# [SUPPLIED PASSAGE]
1.It is more difficult (and more capital intensive) than half-duplex Jumpship routes (and the Crossroad Republic's peripheral world whittle network nodes are effectively loss leaders), but they have their own sets of advantages.

2. A base control roll of 4 is required to successfully quick charge under normal conditions.  However, when connected to a Recharge Station via direct cable connection, the control roll receives a -2 bonus.  This effectively means a Jumpship connected via cable may freely and automatically succeed a quick-charge in 150 hours; The maximum safe quick recharge time is 175 hours otherwise, and if not using a station or your fuel reserves to quick charge, your charge speed is limited by the class of the star.  (Strat Ops pg.86-88)

In addition to cutting time and by a bit more than a day while saving fuel compared to ship-based fast charging(~17% overall charge speed increase), there's potentially even more time saved compared to Solar Sail charging, but this depends upon the "weakest" star present in the network.  Charging from an M9 star, for instance, would take a full 210 hours, which would make replacing star-powered recharging with station-based direct cable battery charging even more appealing.

3. Whoops!  That shows me for midnight posting... I'll fix that soon.

4. Helios stations are most common, but there's a few even smaller variants in service, such as a currently-unnamed 120 kton station, at 100 million C-Bills.  Only has 1 battery & significantly fewer accomodations though (ex: smaller Grav Deck).  So the theoretical per-node cost is something like 570 million.  In practice though, a tiny station like that would only be used in the booniest of boonies, and most fringe worlds would still likely have at least 1 Helios station or better.

(Technically there's freight/passenger Terminal Stations that aid with processing, but they're not posted here for brevity's sake.  Plus they're mostly cargo, so not that expensive.)

5.True.  I can't bring myself to actually do it, though.  This is one of those situations where I view the C-Bill cost more as a guideline than a hard rule precisely because of the FASAnomic silliness.

# [INFORMATION SUPPLIED]
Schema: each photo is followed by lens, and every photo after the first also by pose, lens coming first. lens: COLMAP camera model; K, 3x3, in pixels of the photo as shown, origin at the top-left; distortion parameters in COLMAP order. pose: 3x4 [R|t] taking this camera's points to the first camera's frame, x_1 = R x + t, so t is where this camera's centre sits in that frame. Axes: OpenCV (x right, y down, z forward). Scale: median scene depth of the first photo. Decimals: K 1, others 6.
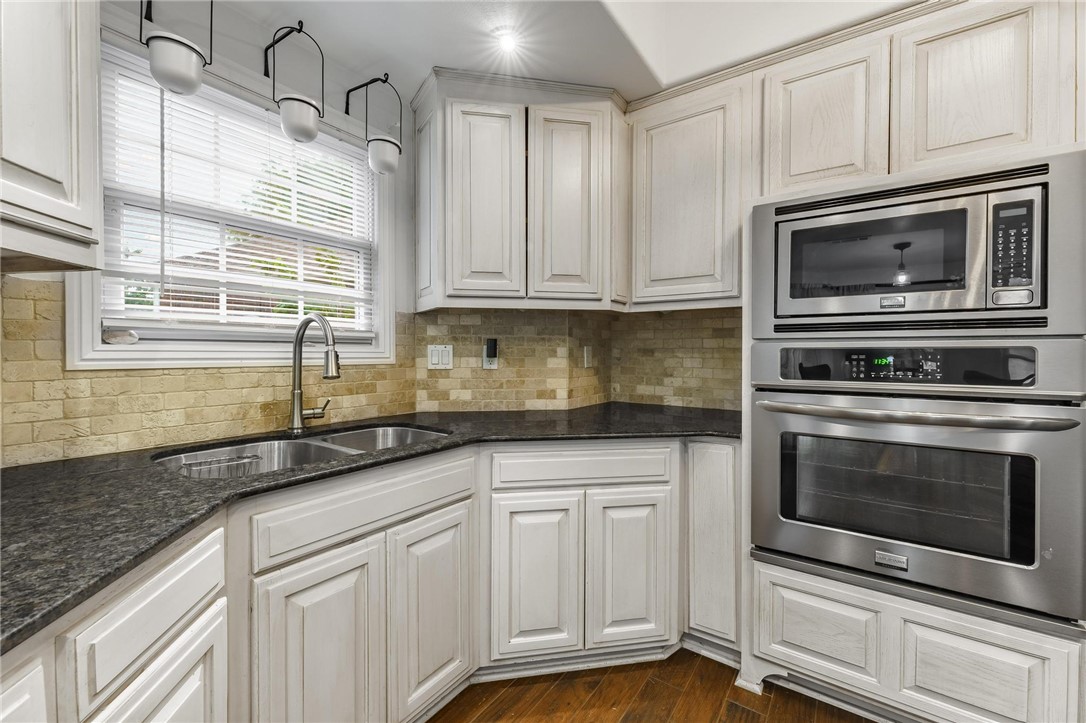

# [EXERCISE BRIEF]
Please transcribe the passage of the Jumpship recharging notes that begins at the words "3. Whoops!  That" and stops after "station or better.".

# [RESPONSE AREA]
3. Whoops!  That shows me for midnight posting... I'll fix that soon.

4. Helios stations are most common, but there's a few even smaller variants in service, such as a currently-unnamed 120 kton station, at 100 million C-Bills.  Only has 1 battery & significantly fewer accomodations though (ex: smaller Grav Deck).  So the theoretical per-node cost is something like 570 million.  In practice though, a tiny station like that would only be used in the booniest of boonies, and most fringe worlds would still likely have at least 1 Helios station or better.